Text segment:
┄┄┄┄┄┄┄┄┄┄┄┄┄┄┄┄┄┄┄┄

If you haven’t played it yet and are trying to avoid spoilers (which I’d recommend if possible), it’s probably best not to read on. I won’t be saying much, but I’ll be saying something.

I’ve been consuming a ton of media about Tears of the Kingdom as well. Polygon’s article “Tears of the Kingdom is saving me from my checklist obsession” captures an aspect of the game that I also felt about Breath of the Wild, which I played and then set aside before eventually picking back up and finishing. I liked it enough to start a second game last fall (which was also derailed by Murakami). I think I enjoyed it even more the second time. I had the right state of mindfulness to enjoy the game for what it was whenever I happened to be playing it. I didn’t force it along the path. I tried to take it as it came. Whether that was doing a quick shrine puzzle at lunch, exploring a landscape and hunting down Koroks in an area I’d never been before, or advancing the story. BotW is mindfulness condensed into game form. (I also played it English. I’ve realized that I need to play games in English first to understand mechanics so that they don’t feel like study.)

TotK feels denser, and some have argued that it doesn’t have the same open, empty, almost lonely “vibes” as BotW. One of these is The Bad End podcast episode about TotK.

┄┄┄┄┄┄┄┄┄┄┄┄┄┄┄┄┄┄┄┄

Goal of the exercise: Could you write the next part of the post about Tears of the Kingdom, picking up right after its last sentence? These rows aren't needed for anything here.

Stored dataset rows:
┄┄┄┄┄┄┄┄┄┄┄┄┄┄┄┄┄┄┄┄

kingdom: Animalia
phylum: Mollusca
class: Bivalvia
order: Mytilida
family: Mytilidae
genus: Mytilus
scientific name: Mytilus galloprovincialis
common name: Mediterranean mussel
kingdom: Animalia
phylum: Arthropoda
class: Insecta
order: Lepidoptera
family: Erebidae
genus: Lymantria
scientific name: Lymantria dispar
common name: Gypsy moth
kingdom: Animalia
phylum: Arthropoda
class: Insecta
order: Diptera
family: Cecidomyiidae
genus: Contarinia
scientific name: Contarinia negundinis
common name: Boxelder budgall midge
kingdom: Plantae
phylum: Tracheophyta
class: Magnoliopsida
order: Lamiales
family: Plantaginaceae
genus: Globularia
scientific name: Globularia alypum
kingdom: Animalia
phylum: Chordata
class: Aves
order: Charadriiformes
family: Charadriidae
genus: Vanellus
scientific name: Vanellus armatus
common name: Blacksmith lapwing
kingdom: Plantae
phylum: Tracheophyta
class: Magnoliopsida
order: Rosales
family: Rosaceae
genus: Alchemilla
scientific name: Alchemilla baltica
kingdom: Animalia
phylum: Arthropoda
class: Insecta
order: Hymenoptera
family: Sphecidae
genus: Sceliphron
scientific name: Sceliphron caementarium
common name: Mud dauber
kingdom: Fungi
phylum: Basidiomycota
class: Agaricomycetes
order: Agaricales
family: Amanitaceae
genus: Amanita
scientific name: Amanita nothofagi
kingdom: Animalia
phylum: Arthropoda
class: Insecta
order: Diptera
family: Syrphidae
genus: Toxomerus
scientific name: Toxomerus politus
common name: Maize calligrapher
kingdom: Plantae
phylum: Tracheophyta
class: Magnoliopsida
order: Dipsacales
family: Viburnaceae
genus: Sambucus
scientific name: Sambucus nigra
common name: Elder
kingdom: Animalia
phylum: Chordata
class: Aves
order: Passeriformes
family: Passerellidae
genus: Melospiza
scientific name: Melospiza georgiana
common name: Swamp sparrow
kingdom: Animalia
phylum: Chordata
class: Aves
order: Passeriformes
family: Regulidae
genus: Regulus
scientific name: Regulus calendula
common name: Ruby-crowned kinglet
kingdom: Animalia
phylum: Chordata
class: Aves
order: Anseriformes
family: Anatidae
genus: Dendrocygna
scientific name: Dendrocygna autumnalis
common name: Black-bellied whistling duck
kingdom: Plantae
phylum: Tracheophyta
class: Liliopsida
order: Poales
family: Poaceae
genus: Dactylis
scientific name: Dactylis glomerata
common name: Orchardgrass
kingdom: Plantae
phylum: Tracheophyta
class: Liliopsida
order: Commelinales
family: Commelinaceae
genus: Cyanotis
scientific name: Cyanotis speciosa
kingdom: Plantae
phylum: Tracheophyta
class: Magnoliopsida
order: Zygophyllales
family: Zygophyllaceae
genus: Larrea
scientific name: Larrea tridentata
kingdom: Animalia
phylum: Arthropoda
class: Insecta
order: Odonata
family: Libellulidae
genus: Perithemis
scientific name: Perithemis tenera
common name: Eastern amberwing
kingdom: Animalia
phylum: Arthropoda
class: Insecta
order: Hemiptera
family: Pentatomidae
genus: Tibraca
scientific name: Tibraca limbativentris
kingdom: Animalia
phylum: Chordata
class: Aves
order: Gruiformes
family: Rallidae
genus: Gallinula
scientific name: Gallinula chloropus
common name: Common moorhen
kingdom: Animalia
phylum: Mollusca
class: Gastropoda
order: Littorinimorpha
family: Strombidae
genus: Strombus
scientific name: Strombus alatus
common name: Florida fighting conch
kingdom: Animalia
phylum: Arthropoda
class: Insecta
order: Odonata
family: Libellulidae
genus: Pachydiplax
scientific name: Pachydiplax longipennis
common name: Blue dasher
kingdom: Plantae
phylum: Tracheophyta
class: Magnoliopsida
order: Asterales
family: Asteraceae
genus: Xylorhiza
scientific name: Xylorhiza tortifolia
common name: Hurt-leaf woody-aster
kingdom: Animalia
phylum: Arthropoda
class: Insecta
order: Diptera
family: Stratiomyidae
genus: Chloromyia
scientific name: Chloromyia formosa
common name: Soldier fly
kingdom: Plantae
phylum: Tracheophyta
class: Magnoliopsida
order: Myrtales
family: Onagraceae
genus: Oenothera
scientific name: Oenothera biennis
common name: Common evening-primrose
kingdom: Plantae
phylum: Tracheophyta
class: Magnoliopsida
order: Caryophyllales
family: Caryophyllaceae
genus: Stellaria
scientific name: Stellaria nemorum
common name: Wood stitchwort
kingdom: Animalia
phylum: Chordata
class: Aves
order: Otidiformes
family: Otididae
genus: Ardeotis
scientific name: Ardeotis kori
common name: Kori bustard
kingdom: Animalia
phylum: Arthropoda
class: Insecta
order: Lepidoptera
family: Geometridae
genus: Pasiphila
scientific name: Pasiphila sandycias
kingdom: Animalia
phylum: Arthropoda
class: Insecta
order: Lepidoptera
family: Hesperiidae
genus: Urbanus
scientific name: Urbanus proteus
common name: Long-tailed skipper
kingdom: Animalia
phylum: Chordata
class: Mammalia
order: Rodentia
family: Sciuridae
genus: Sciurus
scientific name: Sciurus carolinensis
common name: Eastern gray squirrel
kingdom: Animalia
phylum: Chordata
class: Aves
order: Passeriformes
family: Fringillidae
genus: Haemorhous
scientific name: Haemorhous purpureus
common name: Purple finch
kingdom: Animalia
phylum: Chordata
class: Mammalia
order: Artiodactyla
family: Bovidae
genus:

┄┄┄┄┄┄┄┄┄┄┄┄┄┄┄┄┄┄┄┄

Result of the task:
I’d agree with that statement for the most part. BotW feels much more, for lack of a better word, wild. The same sense of mindfulness is, I think, critical to enjoying TotK, but the game perhaps doesn’t distill it as purely as BotW.

That said, I do think TotK does have vibes. It’s just that all of the TotK vibes are stored in a single place: The Depths. This is what I hate to spoil for anyone (which is why I won’t post a screenshot). Essentially, Nintendo created an abstract almost blank wilderness in TotK and set it underneath Hyrule, totally confounding all expectations they created for the game; nearly every trailer and promo for the game heavily emphasized the sky islands, and in a true miracle, most everyone writing about and reporting on the game seems to have maintained an embargo for content about the Depths. While the sky islands do play an important part of the game and have their own unique atmosphere (I love the Philip Glass-inspired minimalist brass soundtrack), I think the Depths captures that sense of the unknown, the expansive, the surprising, and the dangerous that BotW offered us for the first time. It doesn’t hurt that the music for the Depths is hands down the best in the game.

I do think that the next Zelda game will have to reboot the series entirely: I don’t know if the center will hold for much longer. I’m sure there’s something that Nintendo could add to expand the game, maybe even to the degree that TotK expands BotW (?!), but I wonder whether that’s the best idea.

The Bad End podcast is one of the very few complex critical voices I’ve seen discuss TotK, and some aspects they are slightly down on are the story (I laughed out loud when they asked why Zelda hadn’t looked in the basement before) and the mechanics (I think asking whether missiles and homing devices and Minecraft dynamics belong in Zelda is a fair question, but the game is still great for these additions).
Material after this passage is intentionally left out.